Tuesday, May 15, 2012

The foreign hand behind Indian Terrorism

The Foreign Exchange of Hate

Where do RSS funds come from ?





NEW DELHI: For the last 13 years, the India Development and Relief Fund (IDRF), a US-based charity has reportedly misused American corporate philanthropy to fund RSS-affiliated organisations here. For instance, the IDRF obtained vast sums from CISCO, a leading technology company in the US with a substantial number of NRIs on its rolls by saying its activities are "secular" since company rules explicitly prohibit donations to organisations of a "religious" nature. 

These are some of the findings presented in a 91-page report by The Campaign to Stop Funding Hate (TCTSFH), a coalition of professionals, students, workers, artists and intellectuals. In the first phase of its campaign, "Project Saffron Dollar", the TCTSFH plans to write to large American corporates to guard against funding the IDRF, Biju Mathew, a spokesman for the TCTSFH said. 


The report, explaining the dynamics of IDRF's corporate funding, says that as professional Indian migration to the US boomed over the last decade, especially in the software sector, Sangh operatives in large hi-tech firms with liberal giving policies worked to put IDRF on the corporations' list of grantees. They then pushed IDRF as the best and only way to provide funding for development and relief work in India, resulting in other unsuspecting employees, as well as the corporation itself to fund the Sangh in India. 


RSS spokesperson Ram Madhav, when contacted, said: "There is no specific organisation which collects funds for the RSS. However, certain projects run by RSS-affiliated organisations do get money from NRIs for specific projects such as the Ekal Vidyalaya scheme (one-teacher schools run in tribal areas). This organisation (that you have mentioned) may have given some money, too. I have not heard much about it." 

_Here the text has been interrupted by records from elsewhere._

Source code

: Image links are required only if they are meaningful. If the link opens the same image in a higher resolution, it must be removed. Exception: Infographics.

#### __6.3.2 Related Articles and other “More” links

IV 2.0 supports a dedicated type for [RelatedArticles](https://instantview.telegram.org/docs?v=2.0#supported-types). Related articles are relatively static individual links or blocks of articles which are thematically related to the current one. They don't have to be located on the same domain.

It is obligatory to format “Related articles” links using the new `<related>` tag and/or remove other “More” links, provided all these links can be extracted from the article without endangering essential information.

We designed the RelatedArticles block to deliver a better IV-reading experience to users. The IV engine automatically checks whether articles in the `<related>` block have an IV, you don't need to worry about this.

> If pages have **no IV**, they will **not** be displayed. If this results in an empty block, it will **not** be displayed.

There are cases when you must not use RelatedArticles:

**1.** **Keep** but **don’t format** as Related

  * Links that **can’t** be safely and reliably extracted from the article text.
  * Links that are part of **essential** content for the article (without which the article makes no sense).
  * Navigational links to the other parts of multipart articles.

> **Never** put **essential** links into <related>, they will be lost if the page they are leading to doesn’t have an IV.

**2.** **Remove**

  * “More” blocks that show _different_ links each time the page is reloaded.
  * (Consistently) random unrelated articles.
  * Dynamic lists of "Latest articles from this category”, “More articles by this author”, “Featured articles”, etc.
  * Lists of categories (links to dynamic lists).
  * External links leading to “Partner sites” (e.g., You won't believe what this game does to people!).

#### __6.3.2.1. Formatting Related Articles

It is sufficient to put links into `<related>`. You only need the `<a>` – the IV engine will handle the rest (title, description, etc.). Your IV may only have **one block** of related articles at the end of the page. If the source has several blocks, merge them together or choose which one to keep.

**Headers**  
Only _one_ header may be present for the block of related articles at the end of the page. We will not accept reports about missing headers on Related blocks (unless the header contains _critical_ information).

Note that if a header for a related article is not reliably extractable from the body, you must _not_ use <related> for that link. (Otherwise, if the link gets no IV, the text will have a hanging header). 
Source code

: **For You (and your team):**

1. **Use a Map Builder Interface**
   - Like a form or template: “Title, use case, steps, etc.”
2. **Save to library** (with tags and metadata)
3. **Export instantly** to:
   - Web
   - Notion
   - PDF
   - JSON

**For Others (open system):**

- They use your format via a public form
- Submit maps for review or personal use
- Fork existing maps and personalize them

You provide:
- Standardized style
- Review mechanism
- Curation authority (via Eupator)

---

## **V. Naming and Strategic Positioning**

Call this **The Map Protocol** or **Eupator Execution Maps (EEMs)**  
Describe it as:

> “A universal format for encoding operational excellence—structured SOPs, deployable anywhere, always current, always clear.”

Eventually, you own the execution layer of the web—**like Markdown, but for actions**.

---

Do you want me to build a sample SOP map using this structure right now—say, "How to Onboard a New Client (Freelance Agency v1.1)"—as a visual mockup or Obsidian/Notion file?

The TCTSFH report says that though the IDRF claims to be a non-sectarian, non-political charity that funds development and relief work in India, the IDRF filed a tax document (at its inception in 1989) with the Internal Revenue Service of the US Federal government, identifying nine organisations as a representative sample of organisations it would support. All nine were Sangh organisations. 


The report also says that 82 per cent of IDRF's funds go to Sangh organisations. It documents the fact that 70 per cent of the monies are used for "hinduisation/tribal/education" work, largely with the view to spreading the Hindutva idealogy among tribals. Less than 20 per cent is used in "development and relief" activities, but the report concludes that since there is a sectarian slant to how the relief money is disbursed, these are sectarian funds, too.